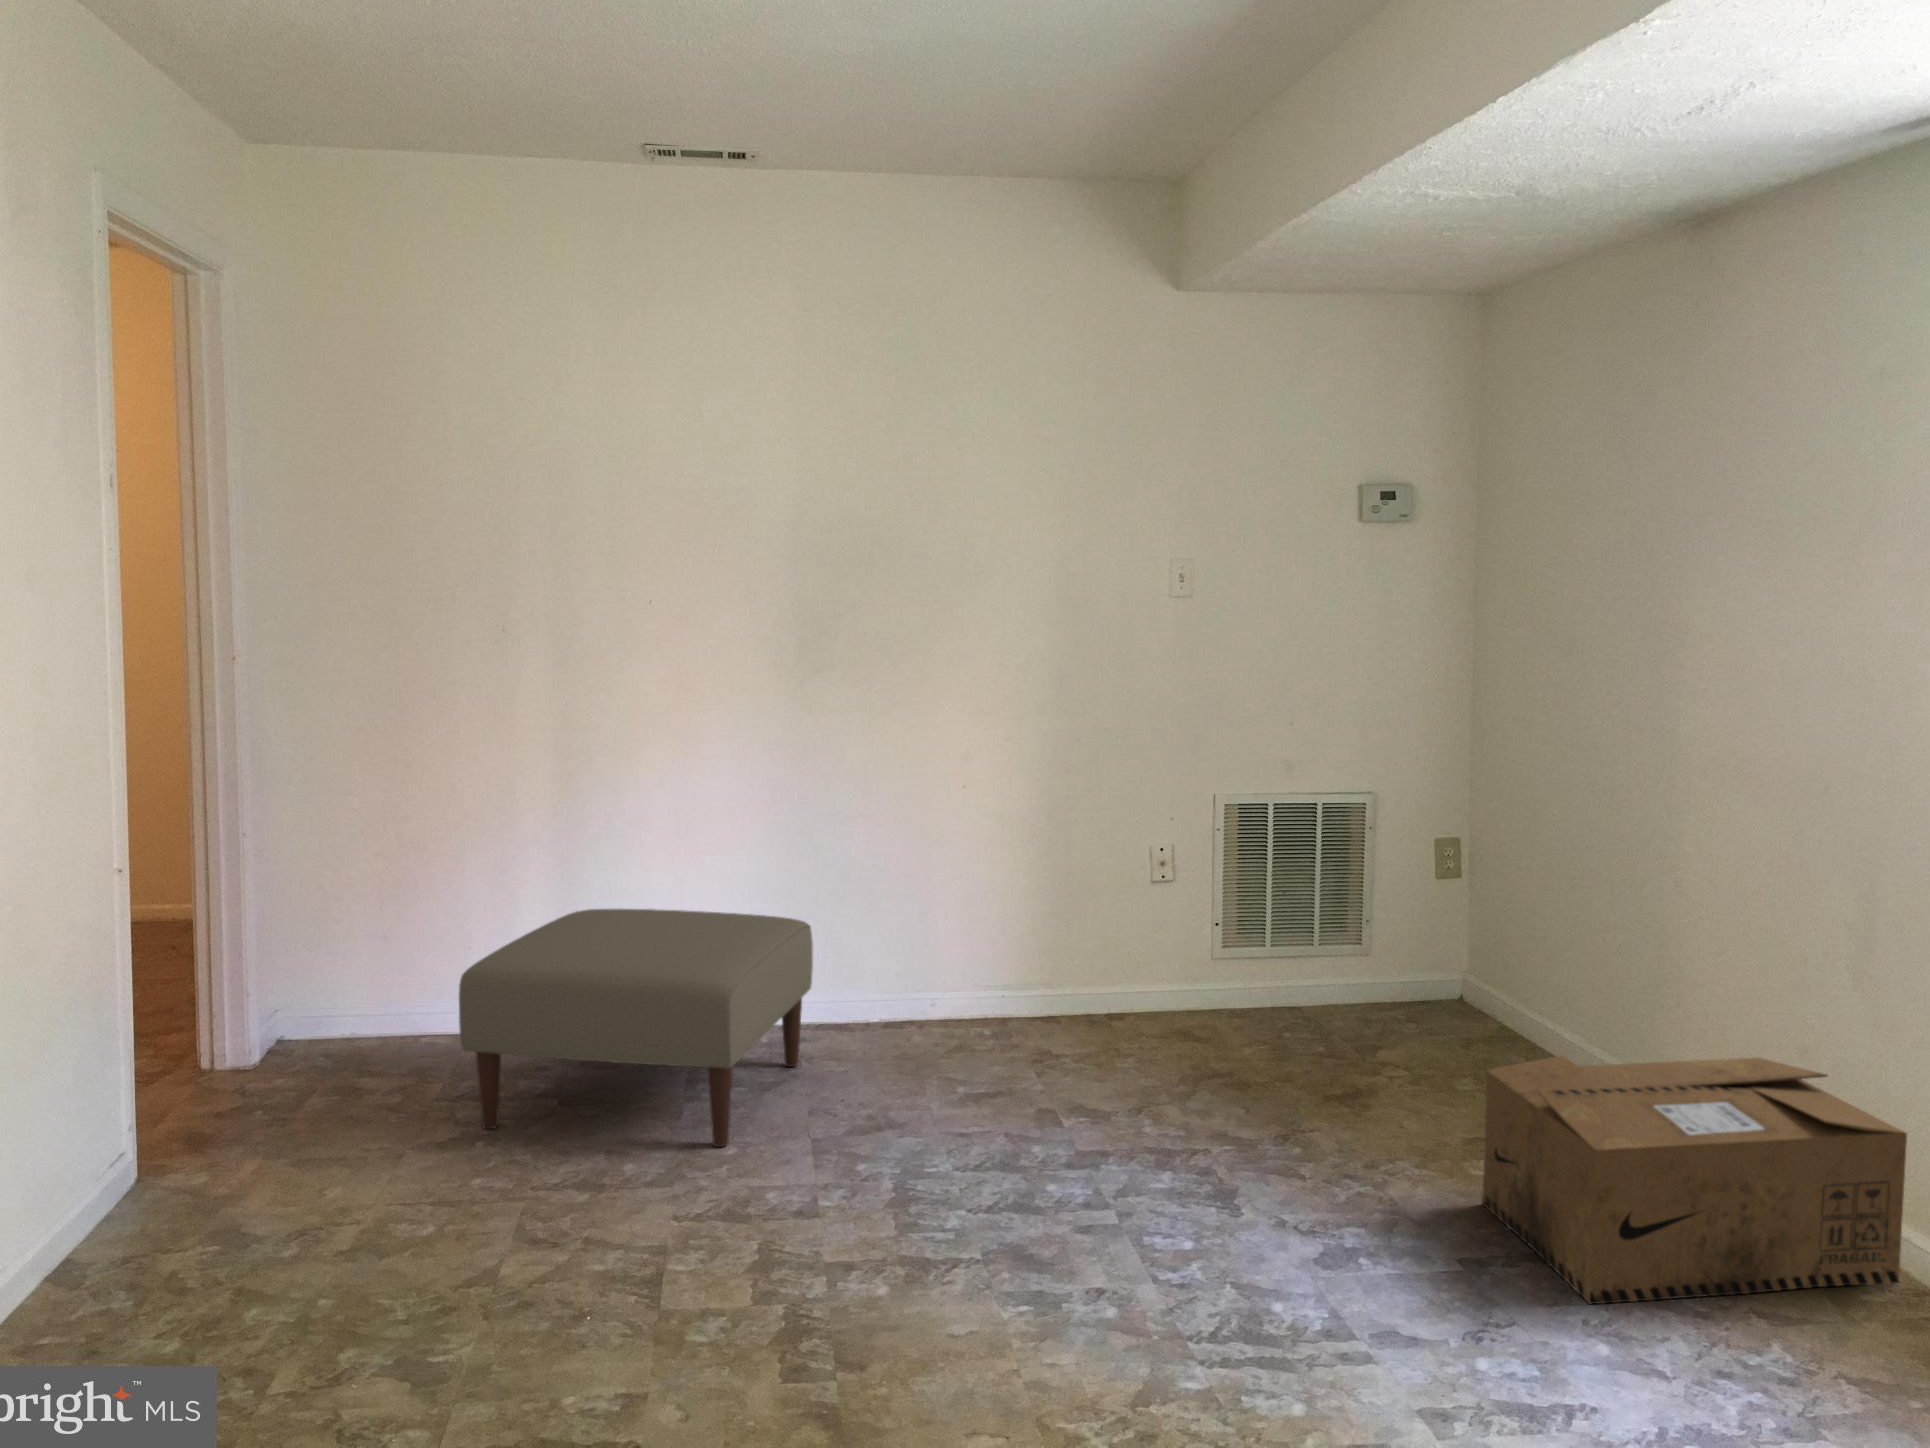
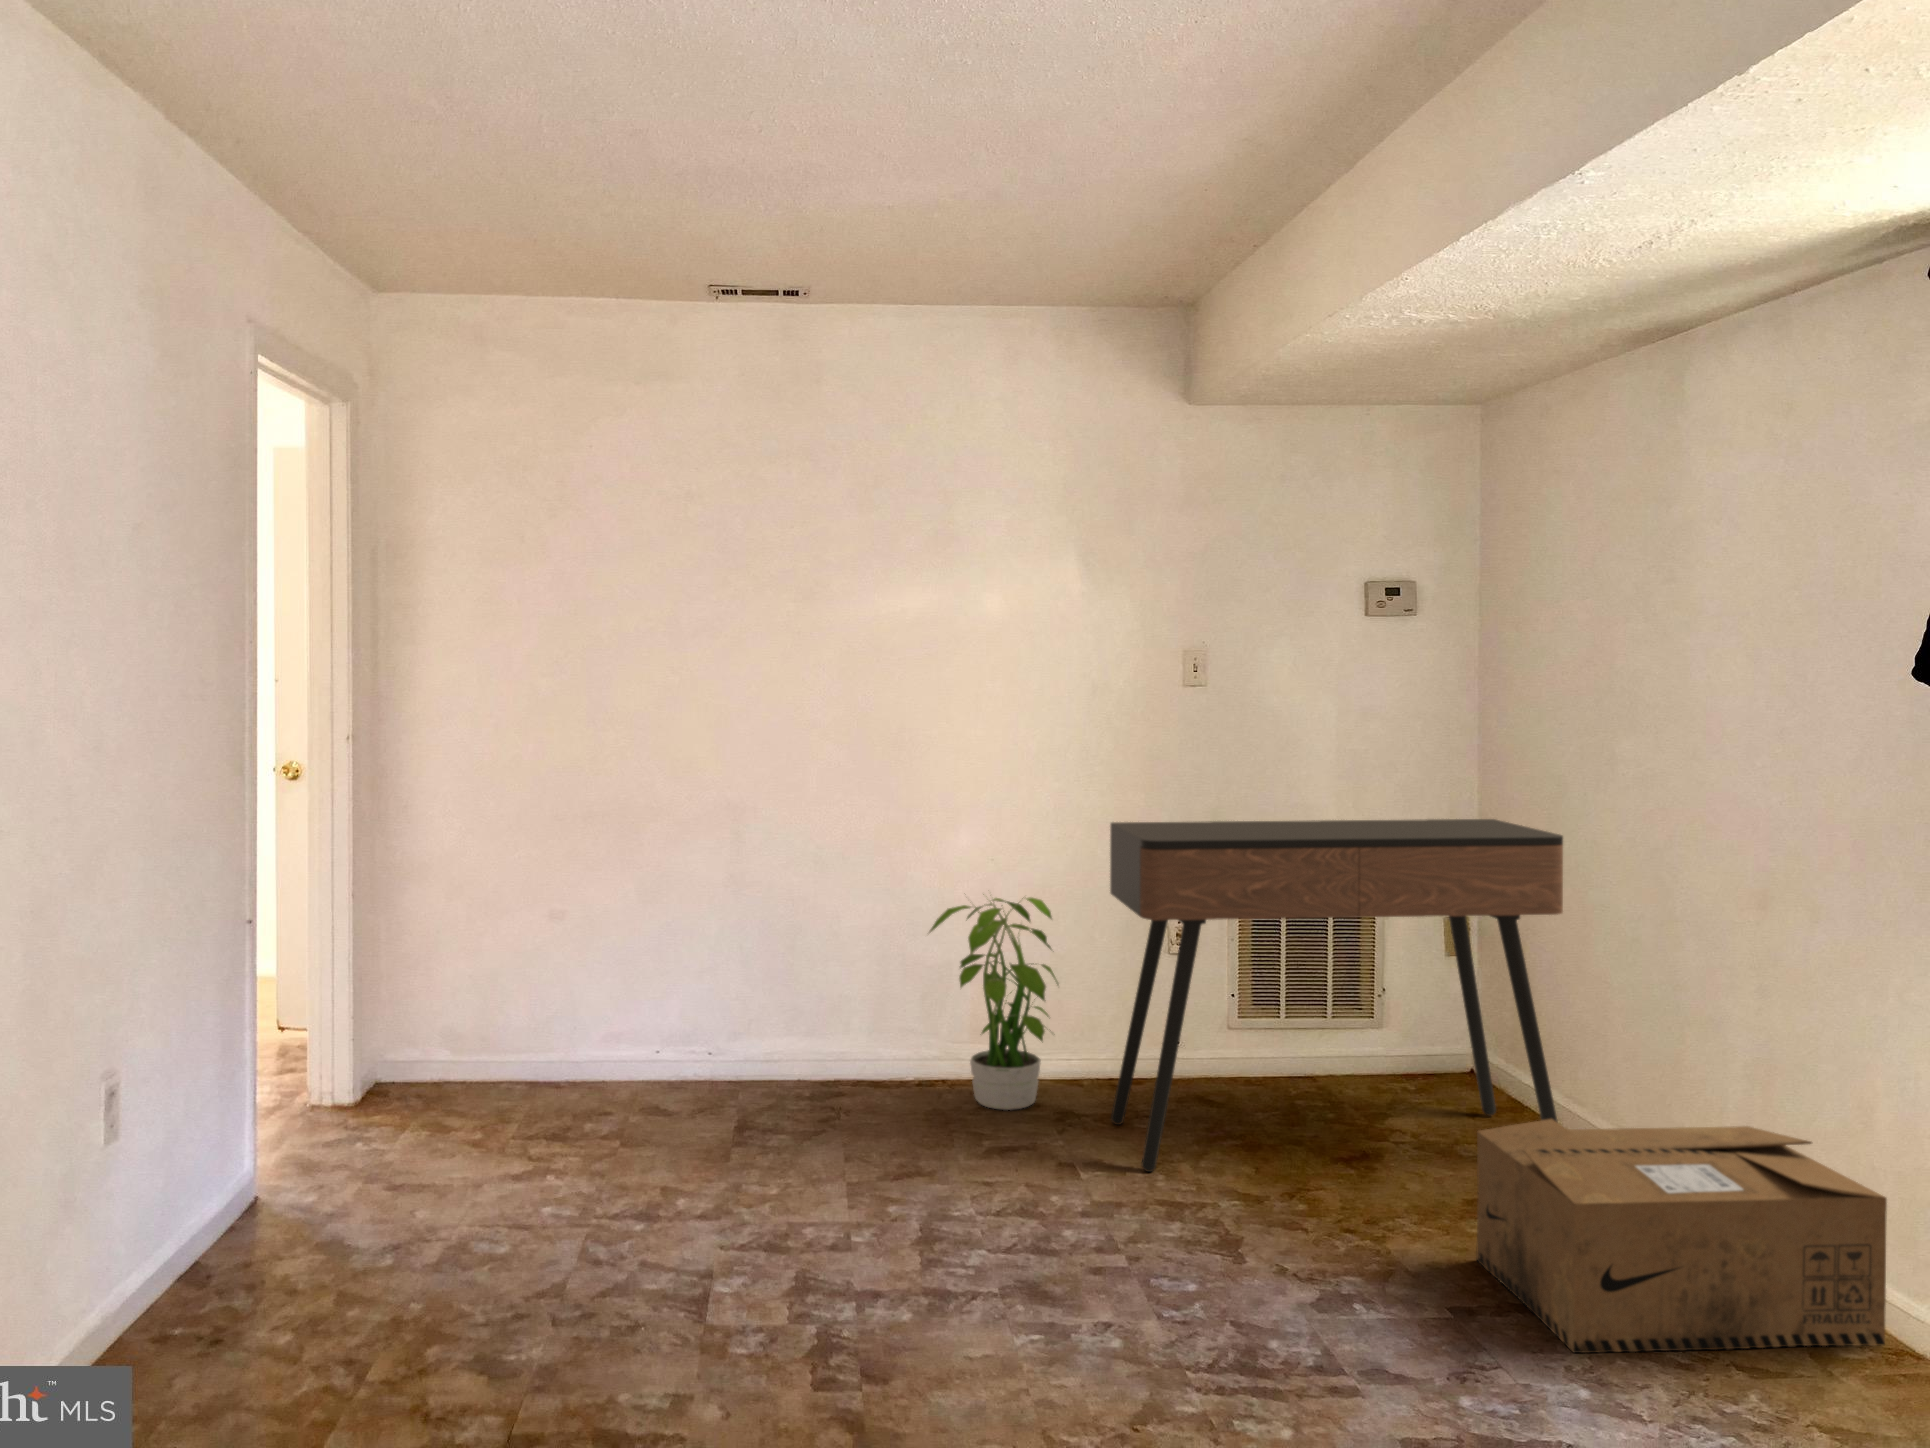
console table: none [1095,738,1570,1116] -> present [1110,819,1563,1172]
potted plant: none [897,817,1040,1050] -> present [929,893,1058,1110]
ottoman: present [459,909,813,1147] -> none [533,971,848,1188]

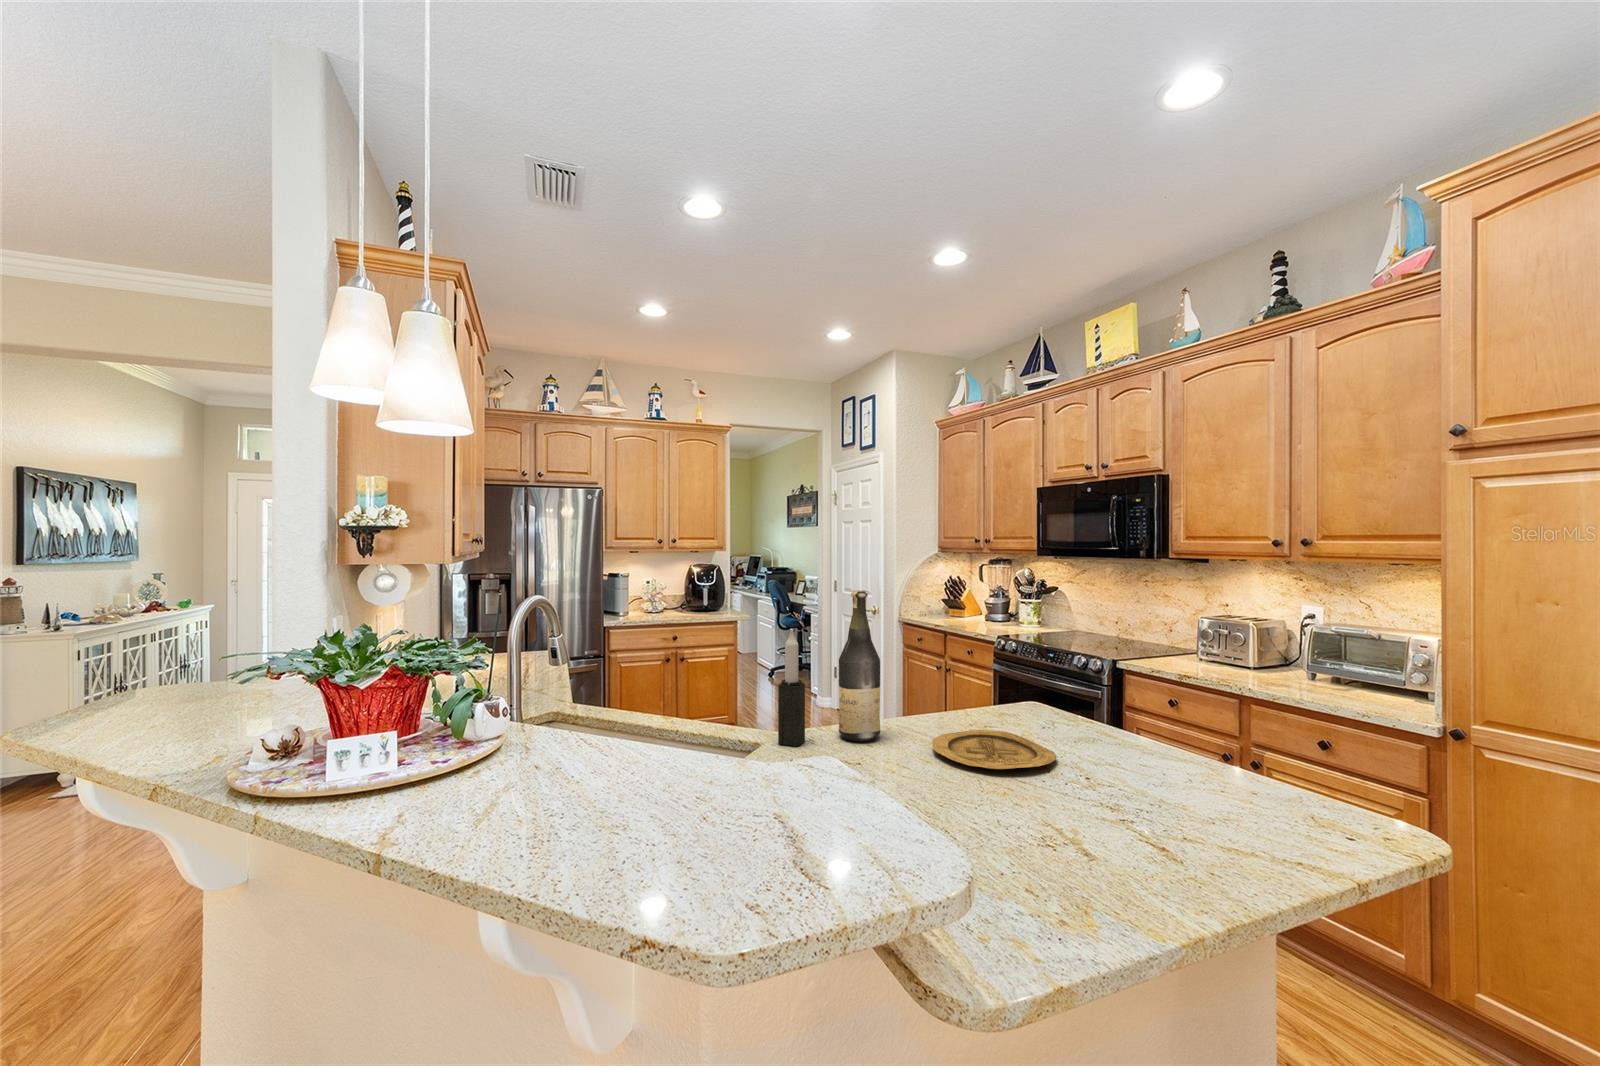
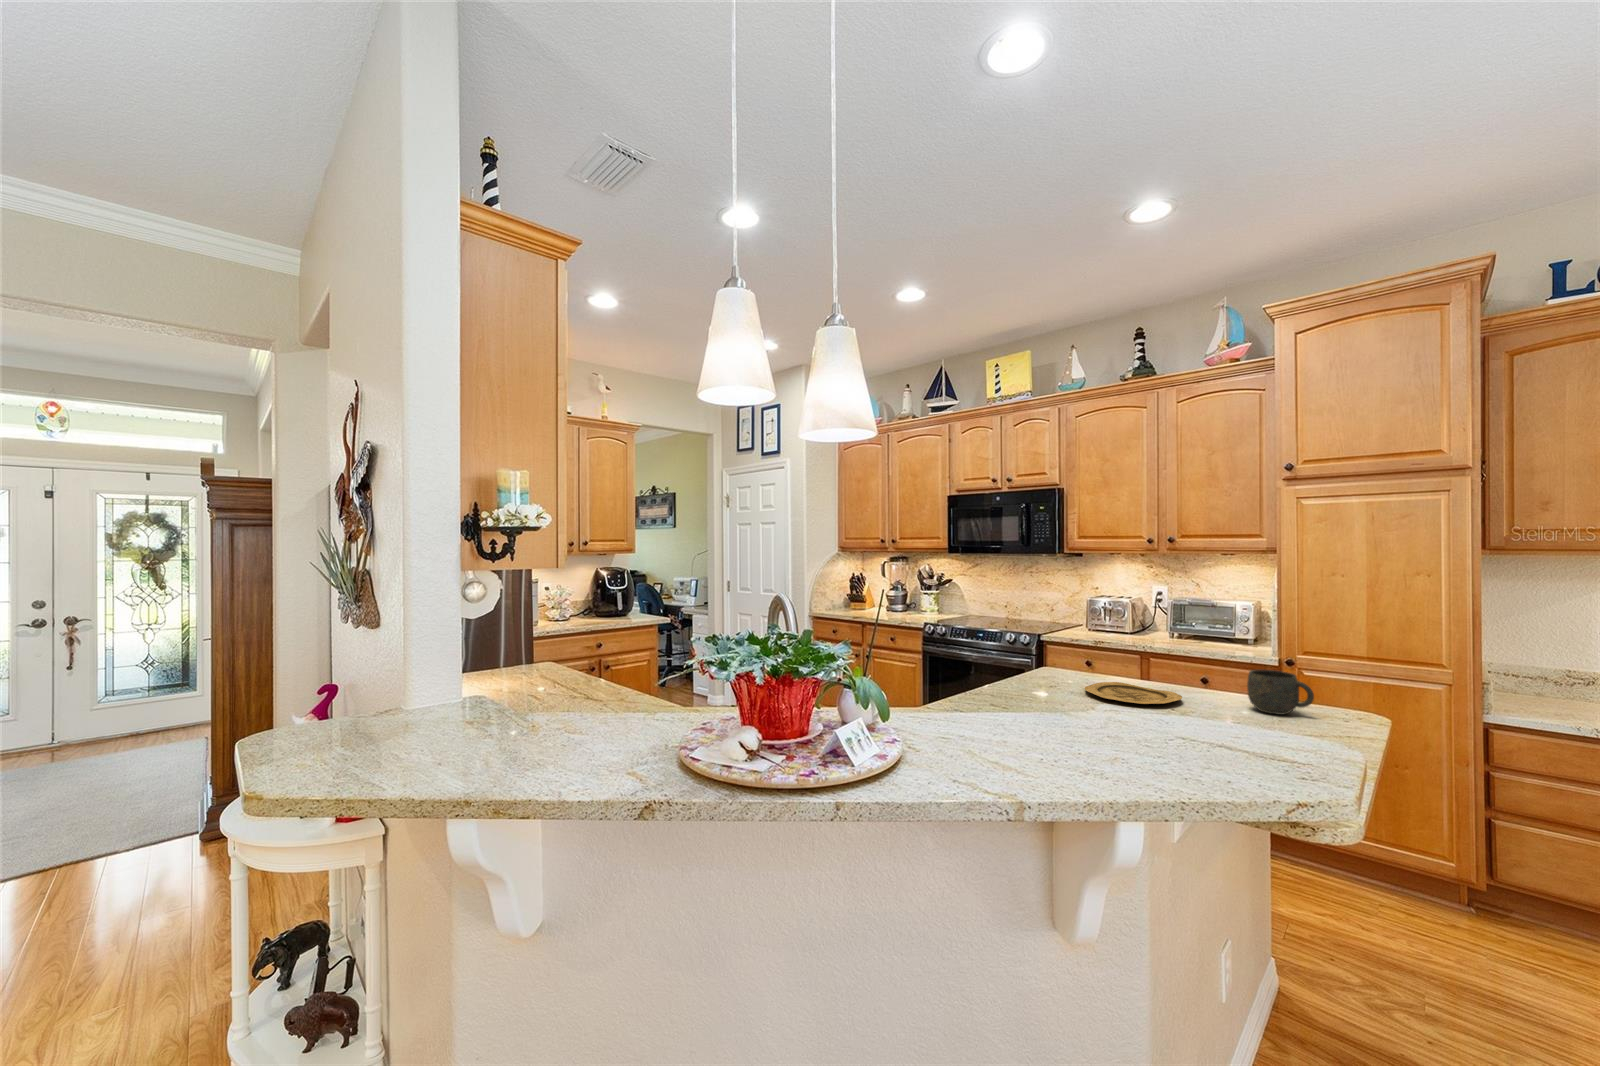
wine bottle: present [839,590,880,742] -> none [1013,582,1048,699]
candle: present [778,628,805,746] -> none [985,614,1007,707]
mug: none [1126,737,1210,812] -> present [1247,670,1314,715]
------------------------------
The reply must hold every line above exactly as written and none of the pictures.

console table: none [1095,738,1570,1116] -> present [1110,819,1563,1172]
potted plant: none [897,817,1040,1050] -> present [929,893,1058,1110]
ottoman: present [459,909,813,1147] -> none [533,971,848,1188]

wine bottle: present [839,590,880,742] -> none [1013,582,1048,699]
candle: present [778,628,805,746] -> none [985,614,1007,707]
mug: none [1126,737,1210,812] -> present [1247,670,1314,715]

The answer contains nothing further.